Cheap SIL re childcare

Anonymous
Anonymous wrote:
Anonymous wrote:OP, I'd give your SIL a chance to "save face" AND let her know that this won't fly at the same time.

Call her up and say "Oh Larla, I'm soooooo sorry about our misunderstanding. I think we got our wires crossed, and somehow I was thinking that you were asking if you could drop your kids off with our nanny and she would just watching them for free while you ran errands. So when I explained to BIL that we can't just add extra kids to our nanny's responsibility without her being compensated, he was sure that I had misunderstood. So if you guys are willing to pay her to watch your kids while you do various errands, I'd be happy to ask her if she might be wiling to do this and what she would charge you. Or if you wanted me to see if she might be interested in doing playdates where you'll be here at the same time or meet at a park so the kids can play together, I can always ask!"

Then see how she responds. This lets her "save face" and gives her another shot at not looking like a total mooch! OR, she can double down and actually have to clarify that she is ASKING for FREE babysitting from your nanny...to which you can again emphasize, "I'm sorry....but we pay her to watch Larlo, and I can't ask her to add additional kids without you compensating her for that."


BRILLIANT.


You know this is also passive aggressive. OP already has husband problems because of the way she handled it. I agree with others who found OP to be unnecessarily hostile. If it were me, I'd ask my husband how he wants to handle it. Does he want to have his sister's kids over? Does he want to ask the nanny to allow some play dates or does he want his sister to pay the nanny?
Anonymous
Don’t you want the cousins to have a chance to interact? Fix this!
Anonymous
Anonymous wrote:
Anonymous wrote:
Anonymous wrote:Your SIL was reaching out for help as she settled into a new place, and you essentially slammed the door shut in her face.

She was asking you for the occasional favor, not knowing the dynamics of having a nanny.

Send her an email and apologize for being so harsh. Offer some suggestions as to how you found babysitters. If your nanny might be willing to take them occasionally, for a fee or not, let her know that too.


+1

My sister-in-law and I live a mile of each other as well and we do playdates/carpooling all the time. I don't see how it was out of line for her to ask you - it could be a win-win. She could go to an appointment (which is a pain as a SAHM - I used to be one) and the kids could play.

(Stored records)
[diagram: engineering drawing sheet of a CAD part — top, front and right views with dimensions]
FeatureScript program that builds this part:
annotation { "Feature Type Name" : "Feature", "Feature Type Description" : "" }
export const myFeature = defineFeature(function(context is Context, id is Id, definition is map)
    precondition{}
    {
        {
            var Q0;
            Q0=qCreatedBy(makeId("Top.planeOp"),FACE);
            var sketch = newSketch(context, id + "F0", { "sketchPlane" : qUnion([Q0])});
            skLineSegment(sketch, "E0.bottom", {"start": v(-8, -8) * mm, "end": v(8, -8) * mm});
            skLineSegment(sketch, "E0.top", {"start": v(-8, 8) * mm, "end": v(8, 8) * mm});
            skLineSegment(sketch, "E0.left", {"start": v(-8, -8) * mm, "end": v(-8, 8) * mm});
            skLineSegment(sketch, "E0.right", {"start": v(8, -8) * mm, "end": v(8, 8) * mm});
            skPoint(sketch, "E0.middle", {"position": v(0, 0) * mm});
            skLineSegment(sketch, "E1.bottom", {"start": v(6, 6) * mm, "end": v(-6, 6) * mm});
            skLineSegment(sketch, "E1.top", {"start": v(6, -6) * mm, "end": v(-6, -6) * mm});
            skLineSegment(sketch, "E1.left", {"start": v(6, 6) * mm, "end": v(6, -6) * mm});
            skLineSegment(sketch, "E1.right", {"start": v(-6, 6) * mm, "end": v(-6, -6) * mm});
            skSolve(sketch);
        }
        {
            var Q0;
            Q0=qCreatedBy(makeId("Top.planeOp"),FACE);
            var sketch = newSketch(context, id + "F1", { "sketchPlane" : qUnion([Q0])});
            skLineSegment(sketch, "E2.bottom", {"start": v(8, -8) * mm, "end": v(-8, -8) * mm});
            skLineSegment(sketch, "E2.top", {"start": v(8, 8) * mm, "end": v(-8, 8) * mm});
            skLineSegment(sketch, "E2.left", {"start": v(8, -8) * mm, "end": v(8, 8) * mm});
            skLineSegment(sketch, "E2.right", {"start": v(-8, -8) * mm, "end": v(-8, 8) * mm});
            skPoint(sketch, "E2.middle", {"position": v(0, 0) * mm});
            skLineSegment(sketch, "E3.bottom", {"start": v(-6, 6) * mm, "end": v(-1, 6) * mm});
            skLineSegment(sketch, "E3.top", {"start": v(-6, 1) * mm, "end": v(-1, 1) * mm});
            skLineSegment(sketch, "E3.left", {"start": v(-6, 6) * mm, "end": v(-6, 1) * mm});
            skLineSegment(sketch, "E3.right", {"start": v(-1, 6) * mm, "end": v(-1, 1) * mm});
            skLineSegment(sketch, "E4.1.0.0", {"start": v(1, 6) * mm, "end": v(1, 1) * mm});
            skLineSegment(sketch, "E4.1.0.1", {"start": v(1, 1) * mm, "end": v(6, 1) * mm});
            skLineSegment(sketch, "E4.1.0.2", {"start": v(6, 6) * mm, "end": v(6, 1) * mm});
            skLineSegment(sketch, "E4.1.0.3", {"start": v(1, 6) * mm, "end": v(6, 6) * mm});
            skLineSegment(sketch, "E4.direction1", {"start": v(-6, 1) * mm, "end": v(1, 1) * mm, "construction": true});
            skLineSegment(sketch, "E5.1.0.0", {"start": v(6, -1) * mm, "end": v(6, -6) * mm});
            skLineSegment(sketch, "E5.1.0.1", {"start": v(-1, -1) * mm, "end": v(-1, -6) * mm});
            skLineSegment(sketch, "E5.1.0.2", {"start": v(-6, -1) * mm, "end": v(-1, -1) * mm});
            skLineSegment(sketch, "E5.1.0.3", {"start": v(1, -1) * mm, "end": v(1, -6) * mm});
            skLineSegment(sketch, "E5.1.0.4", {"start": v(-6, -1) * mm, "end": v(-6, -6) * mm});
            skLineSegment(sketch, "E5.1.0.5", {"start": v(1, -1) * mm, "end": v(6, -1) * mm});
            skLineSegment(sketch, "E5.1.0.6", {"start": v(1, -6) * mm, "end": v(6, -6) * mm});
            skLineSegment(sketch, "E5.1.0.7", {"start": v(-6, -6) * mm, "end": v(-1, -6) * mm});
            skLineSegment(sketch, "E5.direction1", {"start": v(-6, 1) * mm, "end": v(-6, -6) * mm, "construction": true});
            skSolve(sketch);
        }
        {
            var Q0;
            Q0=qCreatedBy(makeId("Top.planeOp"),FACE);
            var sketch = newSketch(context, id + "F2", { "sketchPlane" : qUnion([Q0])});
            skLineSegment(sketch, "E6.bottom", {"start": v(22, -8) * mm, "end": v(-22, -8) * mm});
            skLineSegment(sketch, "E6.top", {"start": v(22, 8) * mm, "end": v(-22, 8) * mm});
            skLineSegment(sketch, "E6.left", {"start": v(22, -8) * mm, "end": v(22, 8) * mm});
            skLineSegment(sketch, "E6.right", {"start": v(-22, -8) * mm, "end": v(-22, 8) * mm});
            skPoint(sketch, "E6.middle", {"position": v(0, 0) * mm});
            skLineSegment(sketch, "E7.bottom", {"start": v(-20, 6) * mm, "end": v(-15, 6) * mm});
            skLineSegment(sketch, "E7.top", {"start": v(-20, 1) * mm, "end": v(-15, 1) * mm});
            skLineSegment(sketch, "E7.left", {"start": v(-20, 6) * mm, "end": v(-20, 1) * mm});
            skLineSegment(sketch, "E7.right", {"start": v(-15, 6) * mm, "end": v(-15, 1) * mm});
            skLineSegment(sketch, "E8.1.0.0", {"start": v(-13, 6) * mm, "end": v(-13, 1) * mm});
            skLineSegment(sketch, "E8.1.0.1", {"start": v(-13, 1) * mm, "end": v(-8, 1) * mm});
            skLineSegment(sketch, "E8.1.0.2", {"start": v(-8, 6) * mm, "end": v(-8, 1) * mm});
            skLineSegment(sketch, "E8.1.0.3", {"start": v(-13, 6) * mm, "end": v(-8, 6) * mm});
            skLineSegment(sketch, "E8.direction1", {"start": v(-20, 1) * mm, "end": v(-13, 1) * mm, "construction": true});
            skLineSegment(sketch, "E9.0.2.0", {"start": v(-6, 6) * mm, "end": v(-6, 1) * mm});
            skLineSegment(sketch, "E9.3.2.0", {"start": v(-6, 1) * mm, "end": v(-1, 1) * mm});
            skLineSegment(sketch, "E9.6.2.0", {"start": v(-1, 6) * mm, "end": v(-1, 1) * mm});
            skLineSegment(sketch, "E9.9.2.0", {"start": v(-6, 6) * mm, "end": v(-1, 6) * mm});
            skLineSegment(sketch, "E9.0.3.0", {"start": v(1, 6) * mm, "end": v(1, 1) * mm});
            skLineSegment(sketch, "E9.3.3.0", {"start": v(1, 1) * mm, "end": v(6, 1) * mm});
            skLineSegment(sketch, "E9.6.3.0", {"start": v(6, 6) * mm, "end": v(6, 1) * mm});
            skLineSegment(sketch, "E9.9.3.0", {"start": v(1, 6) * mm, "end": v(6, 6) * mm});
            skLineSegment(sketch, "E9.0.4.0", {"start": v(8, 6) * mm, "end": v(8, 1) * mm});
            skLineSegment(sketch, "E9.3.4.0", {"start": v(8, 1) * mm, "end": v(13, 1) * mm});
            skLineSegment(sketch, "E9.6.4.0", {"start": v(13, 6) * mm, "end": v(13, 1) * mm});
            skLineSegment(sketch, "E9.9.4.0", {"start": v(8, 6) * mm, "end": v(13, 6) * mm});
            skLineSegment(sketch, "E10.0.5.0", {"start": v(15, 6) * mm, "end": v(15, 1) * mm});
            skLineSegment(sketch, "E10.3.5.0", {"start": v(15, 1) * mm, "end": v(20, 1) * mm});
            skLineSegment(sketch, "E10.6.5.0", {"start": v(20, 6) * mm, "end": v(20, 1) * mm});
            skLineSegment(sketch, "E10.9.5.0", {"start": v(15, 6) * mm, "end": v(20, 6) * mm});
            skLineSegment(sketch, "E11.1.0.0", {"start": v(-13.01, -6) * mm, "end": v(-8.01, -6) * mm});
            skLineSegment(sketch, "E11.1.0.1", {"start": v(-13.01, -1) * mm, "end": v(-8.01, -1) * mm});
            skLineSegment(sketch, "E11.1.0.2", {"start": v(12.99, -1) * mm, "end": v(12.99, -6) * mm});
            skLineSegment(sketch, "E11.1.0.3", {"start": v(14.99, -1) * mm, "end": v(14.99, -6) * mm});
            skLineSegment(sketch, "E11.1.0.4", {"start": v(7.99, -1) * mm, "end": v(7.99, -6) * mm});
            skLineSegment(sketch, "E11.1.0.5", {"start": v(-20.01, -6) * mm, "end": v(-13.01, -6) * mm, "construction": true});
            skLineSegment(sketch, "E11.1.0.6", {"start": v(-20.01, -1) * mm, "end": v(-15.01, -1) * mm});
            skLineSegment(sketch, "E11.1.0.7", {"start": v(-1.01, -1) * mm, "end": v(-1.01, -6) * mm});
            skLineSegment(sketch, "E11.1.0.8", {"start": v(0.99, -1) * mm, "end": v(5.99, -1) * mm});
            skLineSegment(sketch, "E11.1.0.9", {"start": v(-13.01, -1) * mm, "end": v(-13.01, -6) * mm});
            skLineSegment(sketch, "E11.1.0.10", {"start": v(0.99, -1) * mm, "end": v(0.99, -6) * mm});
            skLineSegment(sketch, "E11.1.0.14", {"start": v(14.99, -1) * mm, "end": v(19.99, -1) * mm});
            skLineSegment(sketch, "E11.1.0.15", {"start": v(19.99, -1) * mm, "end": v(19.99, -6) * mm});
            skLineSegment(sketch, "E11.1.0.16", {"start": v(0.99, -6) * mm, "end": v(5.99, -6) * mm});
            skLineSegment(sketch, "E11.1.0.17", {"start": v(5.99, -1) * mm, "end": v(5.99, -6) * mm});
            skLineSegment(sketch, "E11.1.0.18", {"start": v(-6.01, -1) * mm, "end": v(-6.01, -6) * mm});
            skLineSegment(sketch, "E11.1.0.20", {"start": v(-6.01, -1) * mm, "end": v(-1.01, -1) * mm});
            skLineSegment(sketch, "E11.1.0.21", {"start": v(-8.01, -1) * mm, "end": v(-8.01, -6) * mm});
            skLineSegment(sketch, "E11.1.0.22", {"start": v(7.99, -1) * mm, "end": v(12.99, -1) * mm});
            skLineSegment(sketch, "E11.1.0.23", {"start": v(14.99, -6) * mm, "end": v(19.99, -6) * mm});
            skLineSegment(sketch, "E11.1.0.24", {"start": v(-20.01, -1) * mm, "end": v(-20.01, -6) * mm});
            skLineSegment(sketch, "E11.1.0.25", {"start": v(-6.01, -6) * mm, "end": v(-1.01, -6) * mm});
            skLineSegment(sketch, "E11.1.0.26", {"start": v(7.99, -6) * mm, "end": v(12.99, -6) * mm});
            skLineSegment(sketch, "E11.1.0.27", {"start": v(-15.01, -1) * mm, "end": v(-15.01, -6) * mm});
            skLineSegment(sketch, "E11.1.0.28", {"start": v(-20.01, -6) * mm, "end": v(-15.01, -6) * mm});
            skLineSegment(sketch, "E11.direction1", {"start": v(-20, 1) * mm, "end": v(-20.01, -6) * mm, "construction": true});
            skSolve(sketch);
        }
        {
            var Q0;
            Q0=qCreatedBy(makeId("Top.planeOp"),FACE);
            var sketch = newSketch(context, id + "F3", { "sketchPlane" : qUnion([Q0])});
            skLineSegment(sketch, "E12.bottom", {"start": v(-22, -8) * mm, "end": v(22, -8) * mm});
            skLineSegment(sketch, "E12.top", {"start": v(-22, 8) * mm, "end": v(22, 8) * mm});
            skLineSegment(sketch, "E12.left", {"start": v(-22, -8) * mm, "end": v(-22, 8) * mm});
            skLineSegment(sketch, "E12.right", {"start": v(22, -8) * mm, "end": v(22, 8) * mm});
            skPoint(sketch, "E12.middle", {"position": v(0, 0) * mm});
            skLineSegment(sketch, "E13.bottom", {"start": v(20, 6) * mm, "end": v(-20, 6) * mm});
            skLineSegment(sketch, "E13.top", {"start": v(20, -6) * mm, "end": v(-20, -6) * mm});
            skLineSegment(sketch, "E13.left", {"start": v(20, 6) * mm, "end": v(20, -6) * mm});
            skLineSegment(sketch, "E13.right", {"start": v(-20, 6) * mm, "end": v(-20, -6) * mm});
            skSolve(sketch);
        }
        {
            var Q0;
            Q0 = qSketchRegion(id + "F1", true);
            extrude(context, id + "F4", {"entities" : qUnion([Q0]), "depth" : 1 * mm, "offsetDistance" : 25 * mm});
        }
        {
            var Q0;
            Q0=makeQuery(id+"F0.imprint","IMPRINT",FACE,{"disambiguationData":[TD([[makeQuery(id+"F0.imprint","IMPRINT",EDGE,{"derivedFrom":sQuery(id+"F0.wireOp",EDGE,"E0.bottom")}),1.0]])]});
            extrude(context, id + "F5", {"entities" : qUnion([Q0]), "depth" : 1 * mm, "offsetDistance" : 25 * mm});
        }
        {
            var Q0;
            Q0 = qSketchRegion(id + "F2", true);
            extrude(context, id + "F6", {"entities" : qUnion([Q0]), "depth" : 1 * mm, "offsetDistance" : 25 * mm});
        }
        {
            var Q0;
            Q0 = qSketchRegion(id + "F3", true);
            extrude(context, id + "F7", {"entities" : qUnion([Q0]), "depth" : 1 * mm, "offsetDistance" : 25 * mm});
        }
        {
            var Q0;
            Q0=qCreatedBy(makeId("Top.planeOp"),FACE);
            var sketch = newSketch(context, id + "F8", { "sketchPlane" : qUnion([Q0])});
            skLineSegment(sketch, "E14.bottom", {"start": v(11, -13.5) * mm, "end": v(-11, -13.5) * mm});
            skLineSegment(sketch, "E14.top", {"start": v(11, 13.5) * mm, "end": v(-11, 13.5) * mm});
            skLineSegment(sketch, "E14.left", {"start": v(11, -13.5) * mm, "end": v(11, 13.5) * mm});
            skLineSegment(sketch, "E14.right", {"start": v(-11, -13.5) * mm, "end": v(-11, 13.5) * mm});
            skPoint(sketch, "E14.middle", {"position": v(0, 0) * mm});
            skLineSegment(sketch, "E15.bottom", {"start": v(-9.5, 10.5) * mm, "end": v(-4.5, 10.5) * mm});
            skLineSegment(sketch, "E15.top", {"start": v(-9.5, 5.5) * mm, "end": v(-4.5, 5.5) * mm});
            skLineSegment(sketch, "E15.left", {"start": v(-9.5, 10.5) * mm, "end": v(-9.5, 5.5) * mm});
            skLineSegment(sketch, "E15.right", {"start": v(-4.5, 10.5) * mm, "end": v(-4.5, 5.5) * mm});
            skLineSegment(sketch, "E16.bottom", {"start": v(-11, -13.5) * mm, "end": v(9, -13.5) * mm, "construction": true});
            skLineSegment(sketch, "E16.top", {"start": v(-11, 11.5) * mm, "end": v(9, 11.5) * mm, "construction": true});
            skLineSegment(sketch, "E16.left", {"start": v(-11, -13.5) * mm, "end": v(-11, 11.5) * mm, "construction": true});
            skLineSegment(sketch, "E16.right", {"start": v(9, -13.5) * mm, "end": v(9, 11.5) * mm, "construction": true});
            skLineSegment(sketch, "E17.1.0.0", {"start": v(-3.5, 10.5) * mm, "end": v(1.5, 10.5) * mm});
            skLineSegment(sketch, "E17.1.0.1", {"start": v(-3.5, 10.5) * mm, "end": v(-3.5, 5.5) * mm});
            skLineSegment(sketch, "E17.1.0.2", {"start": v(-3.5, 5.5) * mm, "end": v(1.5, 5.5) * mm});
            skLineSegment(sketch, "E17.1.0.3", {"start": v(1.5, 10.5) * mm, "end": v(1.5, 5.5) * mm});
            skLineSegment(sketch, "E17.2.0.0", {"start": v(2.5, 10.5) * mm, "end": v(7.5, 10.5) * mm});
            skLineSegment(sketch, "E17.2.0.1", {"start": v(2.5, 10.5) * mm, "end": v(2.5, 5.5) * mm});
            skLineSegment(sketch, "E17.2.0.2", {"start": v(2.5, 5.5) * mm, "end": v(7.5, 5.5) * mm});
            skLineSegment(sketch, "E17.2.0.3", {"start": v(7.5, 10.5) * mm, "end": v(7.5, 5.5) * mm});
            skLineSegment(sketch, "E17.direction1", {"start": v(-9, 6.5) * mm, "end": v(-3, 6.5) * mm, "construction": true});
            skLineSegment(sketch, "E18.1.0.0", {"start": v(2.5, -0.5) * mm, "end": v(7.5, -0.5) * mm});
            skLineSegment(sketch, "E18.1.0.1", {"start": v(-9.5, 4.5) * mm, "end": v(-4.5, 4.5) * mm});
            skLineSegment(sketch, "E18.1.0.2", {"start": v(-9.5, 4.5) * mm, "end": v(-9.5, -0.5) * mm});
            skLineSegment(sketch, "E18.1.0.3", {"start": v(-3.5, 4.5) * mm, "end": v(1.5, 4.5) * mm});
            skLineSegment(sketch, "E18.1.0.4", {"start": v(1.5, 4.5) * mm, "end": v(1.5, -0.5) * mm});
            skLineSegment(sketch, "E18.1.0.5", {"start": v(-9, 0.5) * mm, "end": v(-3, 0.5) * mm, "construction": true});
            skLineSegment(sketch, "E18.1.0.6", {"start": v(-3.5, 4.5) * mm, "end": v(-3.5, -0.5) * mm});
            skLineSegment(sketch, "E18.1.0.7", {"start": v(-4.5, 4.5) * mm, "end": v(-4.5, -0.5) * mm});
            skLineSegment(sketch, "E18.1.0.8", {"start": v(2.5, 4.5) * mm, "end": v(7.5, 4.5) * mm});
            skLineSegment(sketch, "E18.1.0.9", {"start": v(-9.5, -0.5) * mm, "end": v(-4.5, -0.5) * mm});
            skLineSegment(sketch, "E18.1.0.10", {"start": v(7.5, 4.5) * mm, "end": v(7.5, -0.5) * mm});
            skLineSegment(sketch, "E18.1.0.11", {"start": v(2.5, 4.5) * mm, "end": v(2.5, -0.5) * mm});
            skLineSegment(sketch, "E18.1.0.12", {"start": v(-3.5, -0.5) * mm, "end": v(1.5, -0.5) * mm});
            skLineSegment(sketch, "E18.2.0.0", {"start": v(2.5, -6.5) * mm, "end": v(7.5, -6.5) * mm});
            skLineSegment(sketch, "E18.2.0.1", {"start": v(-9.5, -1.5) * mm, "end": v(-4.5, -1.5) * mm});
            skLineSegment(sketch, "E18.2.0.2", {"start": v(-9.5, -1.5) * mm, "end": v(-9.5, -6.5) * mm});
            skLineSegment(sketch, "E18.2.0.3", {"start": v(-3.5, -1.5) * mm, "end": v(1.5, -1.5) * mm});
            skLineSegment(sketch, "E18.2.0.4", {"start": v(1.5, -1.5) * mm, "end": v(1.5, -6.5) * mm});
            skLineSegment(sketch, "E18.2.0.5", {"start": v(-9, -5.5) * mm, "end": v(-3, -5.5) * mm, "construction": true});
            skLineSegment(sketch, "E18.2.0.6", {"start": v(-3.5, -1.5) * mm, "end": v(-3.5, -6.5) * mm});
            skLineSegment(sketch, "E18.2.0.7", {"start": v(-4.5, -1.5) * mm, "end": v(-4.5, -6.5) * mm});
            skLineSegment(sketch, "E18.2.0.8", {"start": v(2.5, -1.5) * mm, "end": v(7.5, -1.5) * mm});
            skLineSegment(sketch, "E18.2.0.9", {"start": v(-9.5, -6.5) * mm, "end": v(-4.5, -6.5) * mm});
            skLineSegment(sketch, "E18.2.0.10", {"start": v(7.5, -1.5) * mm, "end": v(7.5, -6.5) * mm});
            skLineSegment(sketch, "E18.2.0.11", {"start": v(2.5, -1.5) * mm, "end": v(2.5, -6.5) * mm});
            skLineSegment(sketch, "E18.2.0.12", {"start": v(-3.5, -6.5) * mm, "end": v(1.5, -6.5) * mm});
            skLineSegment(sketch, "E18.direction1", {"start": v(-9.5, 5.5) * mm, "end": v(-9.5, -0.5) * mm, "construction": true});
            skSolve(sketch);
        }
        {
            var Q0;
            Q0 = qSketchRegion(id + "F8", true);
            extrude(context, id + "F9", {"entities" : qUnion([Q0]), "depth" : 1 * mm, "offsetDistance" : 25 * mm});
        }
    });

▸ Exercise details
In the childcare thread:
(a) What name does the suggested phone script use for the sister-in-law?
(b) What does the poster who lives a mile from a sister-in-law say the two of them do all the time?
(c) Whom would the poster who calls the script passive aggressive ask about how to handle the situation?

▸ Solution for this exercise
(a) Larla
(b) Playdates and carpooling
(c) Their husband